*** Opening Input data ***

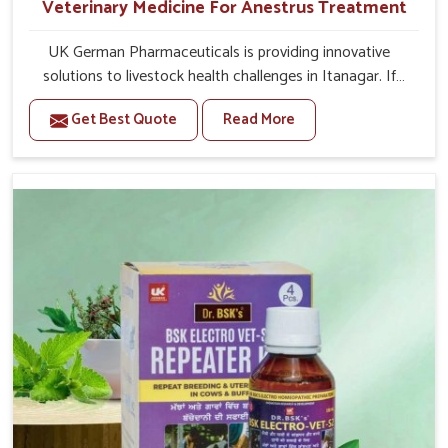
Veterinary Medicine For Anestrus Treatment
UK German Pharmaceuticals is providing innovative
solutions to livestock health challenges in Itanagar. If
you’re looking for Veterinary Medicine For Anestrus
Get Best Quote
Read More
Treatment Manufacturers in Itanagar, we are well aware
of the effect anestrus has on the reproductive efficiency
and productivity of animals. Our medicines have been
carefully formulated to rectify hormone imbalance in
animals in Itanagar, allowing them to return to normal
reproduction cycles effectively. We provide products in
Itanagar that are of high quality and safety to farmers
and vets for better herd health.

*** Closing Input data ***

Type the entries above out again exactly, with no pictures.

Task answer>
Veterinary Medicine For Anestrus Treatment
UK German Pharmaceuticals is providing innovative
solutions to livestock health challenges in Itanagar. If
you’re looking for Veterinary Medicine For Anestrus
Get Best Quote
Read More
Treatment Manufacturers in Itanagar, we are well aware
of the effect anestrus has on the reproductive efficiency
and productivity of animals. Our medicines have been
carefully formulated to rectify hormone imbalance in
animals in Itanagar, allowing them to return to normal
reproduction cycles effectively. We provide products in
Itanagar that are of high quality and safety to farmers
and vets for better herd health.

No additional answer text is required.